The door was tight, for when Sandra turned the knob and eased it open the room was brightly lit. The overhead lights in the common room and office area were off, but the single bulb illuminating the pantry-like closet gave off an incredible amount of light against the surrounding darkness.
Too much light, for it showed everything.
Sandra didn’t realize when she started screaming, and neither did she realize when people came in. She wasn’t even aware of when she quit screaming. Just all of a sudden she was surrounded by everyone in the house; Eric vonDaschele had reached her first and was holding her, pressing her head tightly against his shoulder. Axel was supporting a white-faced Tiffy, and none of it helped because the scene was still the same.

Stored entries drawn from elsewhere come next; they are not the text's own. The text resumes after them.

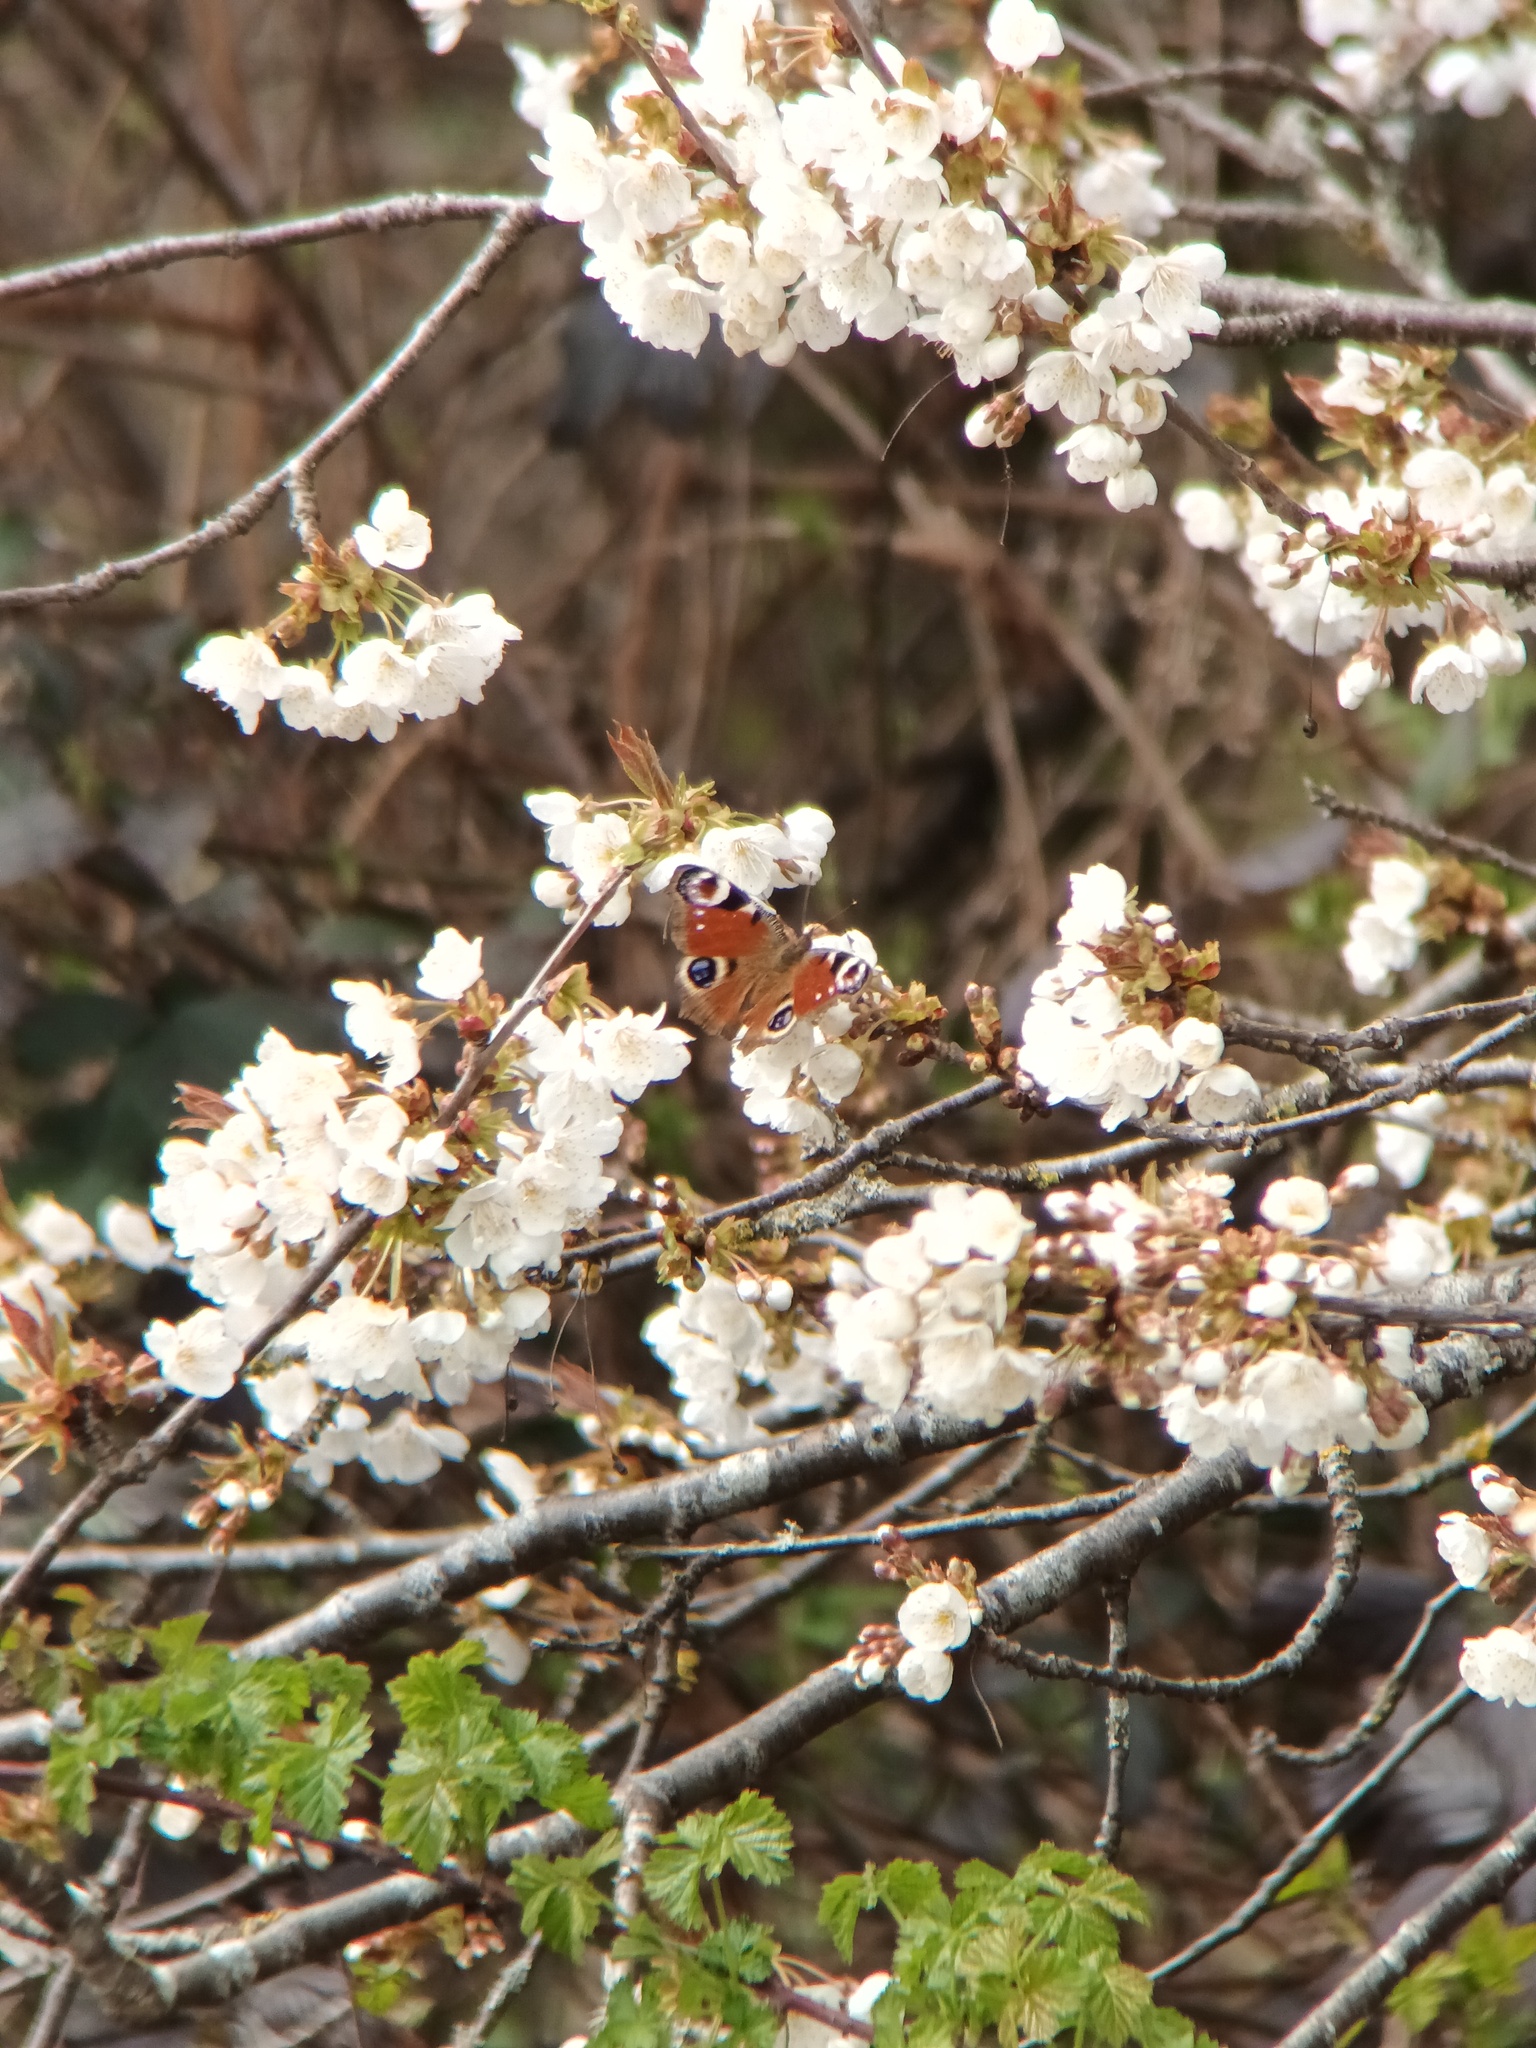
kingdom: Animalia
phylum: Arthropoda
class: Insecta
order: Lepidoptera
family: Nymphalidae
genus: Aglais
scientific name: Aglais io
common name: Peacock
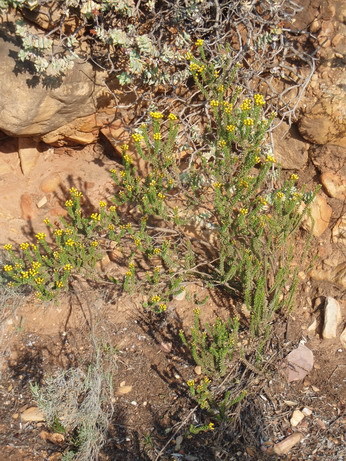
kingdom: Plantae
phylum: Tracheophyta
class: Magnoliopsida
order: Asterales
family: Asteraceae
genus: Oedera
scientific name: Oedera squarrosa
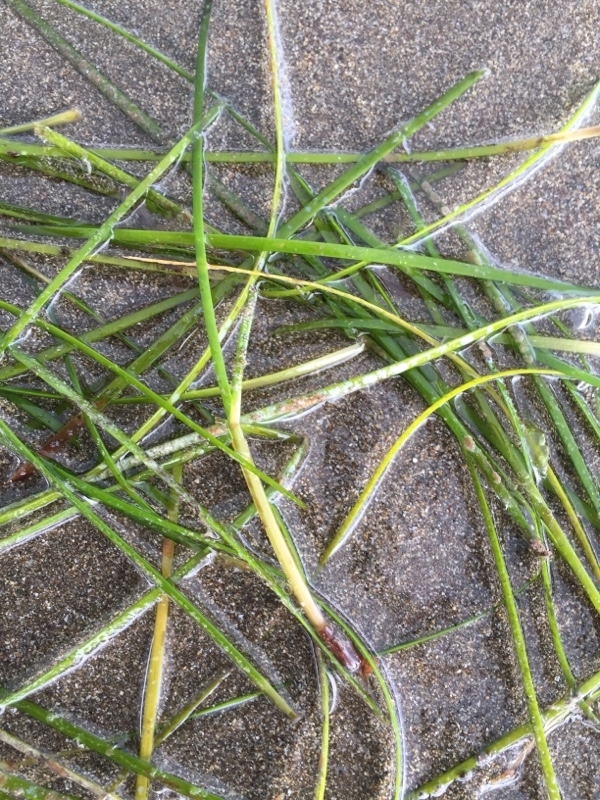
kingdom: Plantae
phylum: Tracheophyta
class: Liliopsida
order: Alismatales
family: Cymodoceaceae
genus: Cymodocea
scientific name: Cymodocea nodosa
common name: Slender seagrass
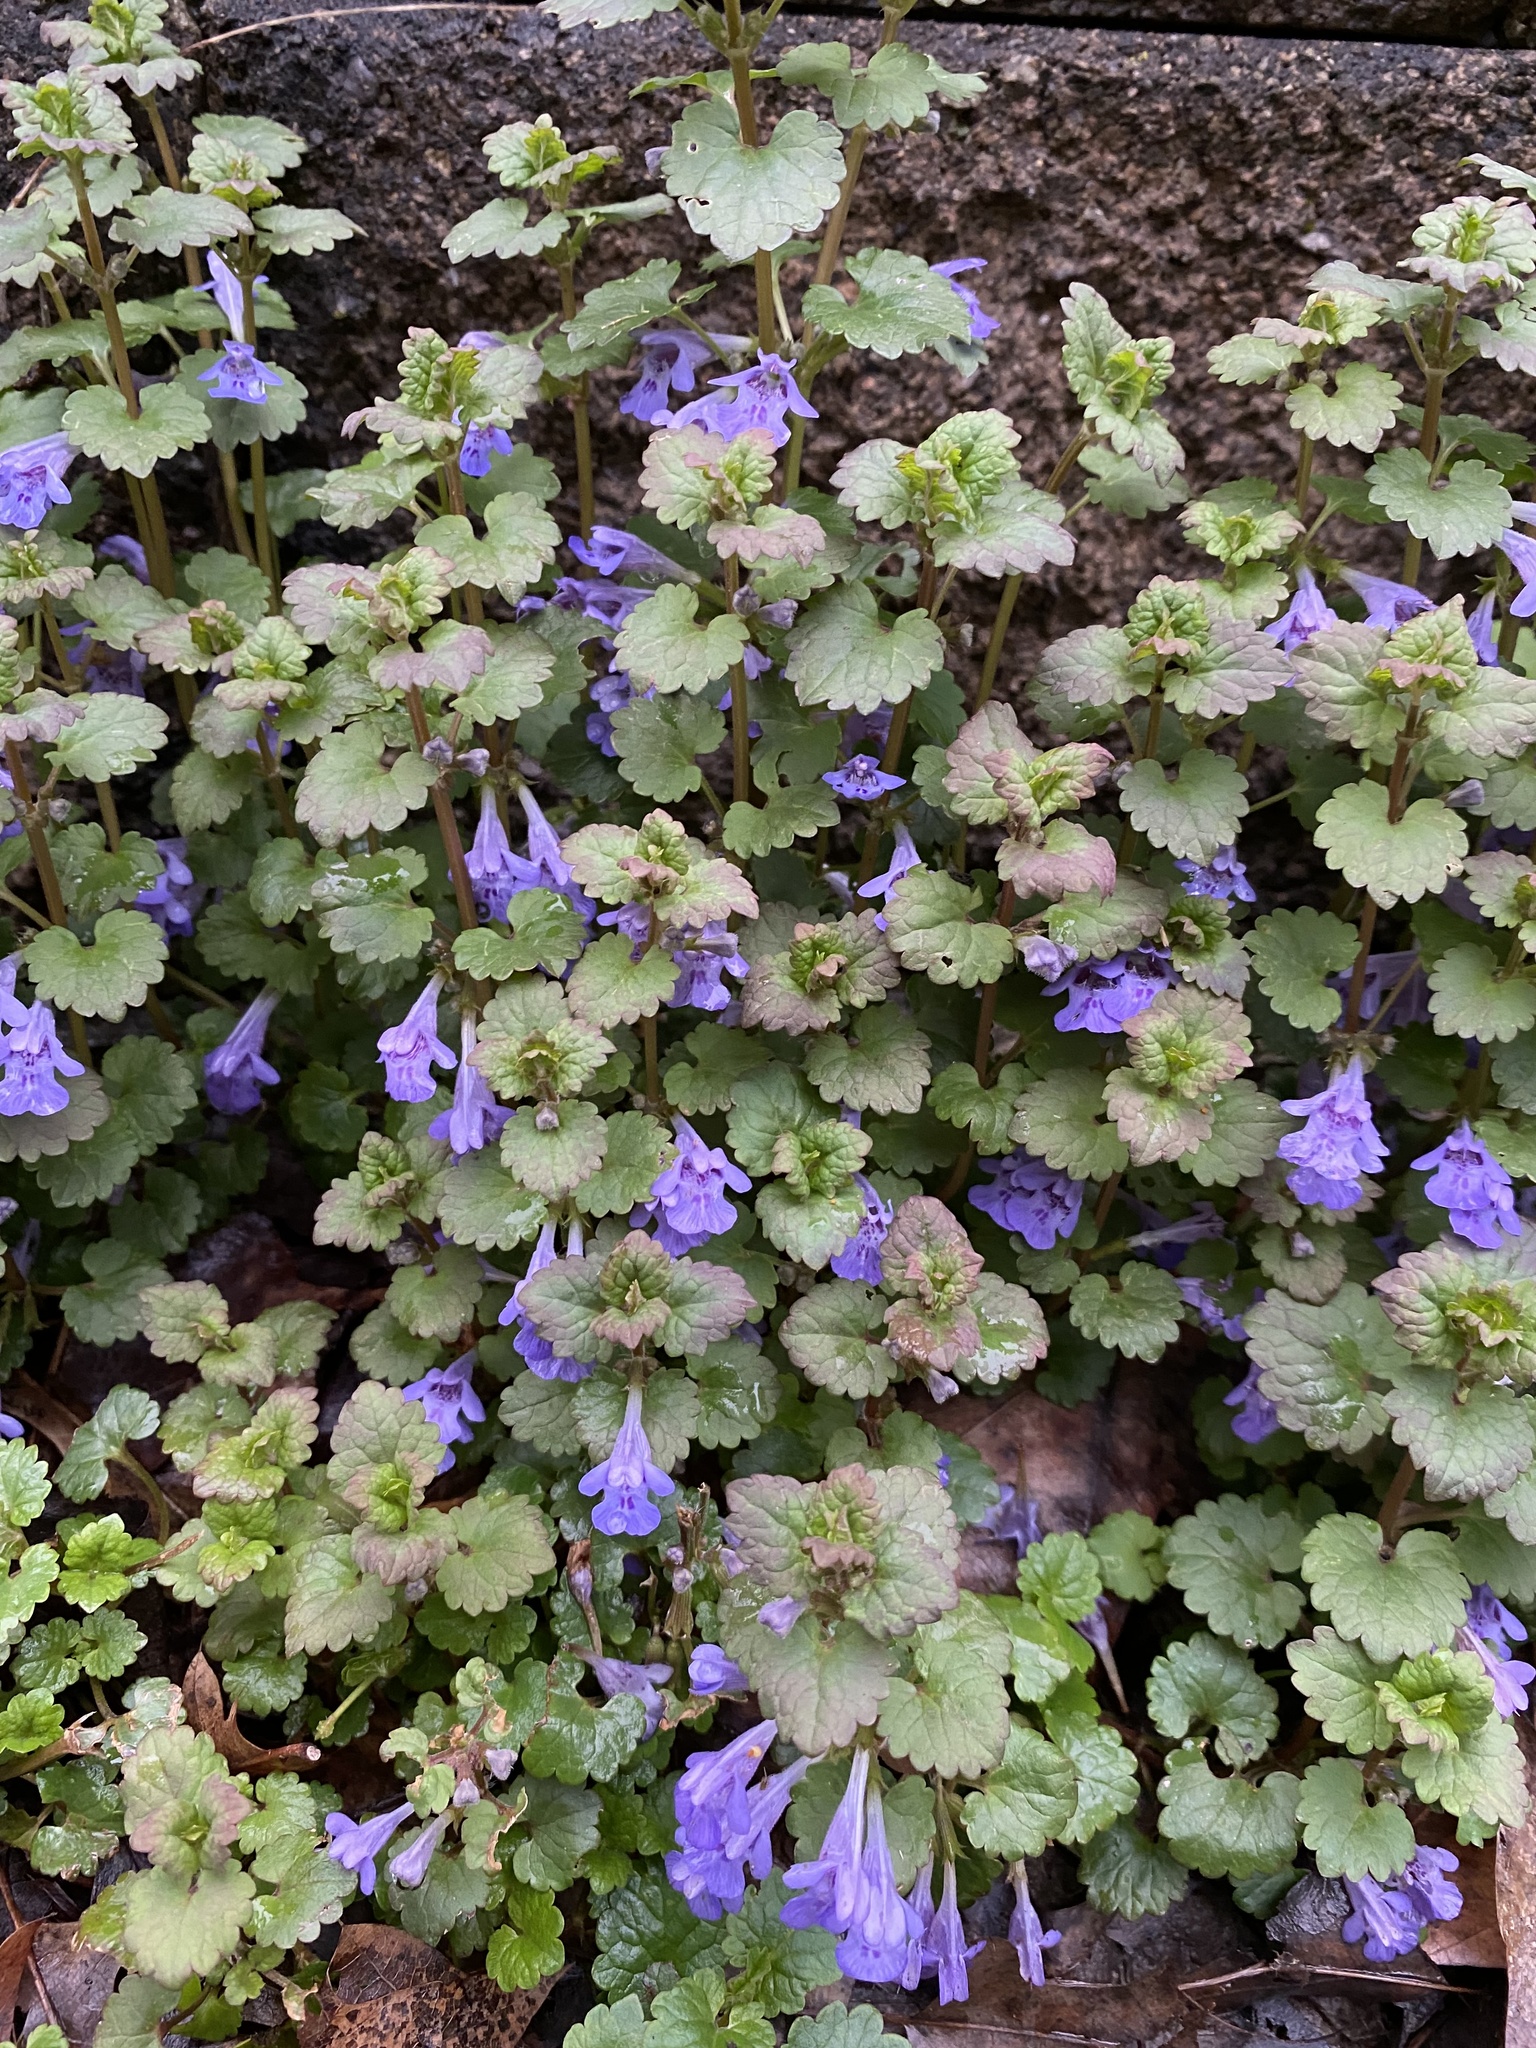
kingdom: Plantae
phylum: Tracheophyta
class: Magnoliopsida
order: Lamiales
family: Lamiaceae
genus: Glechoma
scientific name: Glechoma hederacea
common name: Ground ivy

Dr. Paul Licht, respected scholar and thoroughly unlikeable human being, lay sprawled face down on the floor, half in and half out of the little closet. The back half of his head was caved in and splashes of wet red seemed to cover everything. Beside him lay the huge metal caliper, the long pointed end covered in the wet red and little unrecognizable bits of… of something Sandra didn’t want to think about. Around his head was a huge pool of blood spreading outward in a dark corona, a scattering of pottery shards scattered among it like dark jewels.
Helma’s voice cut jaggedly through the thick silence. “Goddamn sonofabitch! He broke my pot!”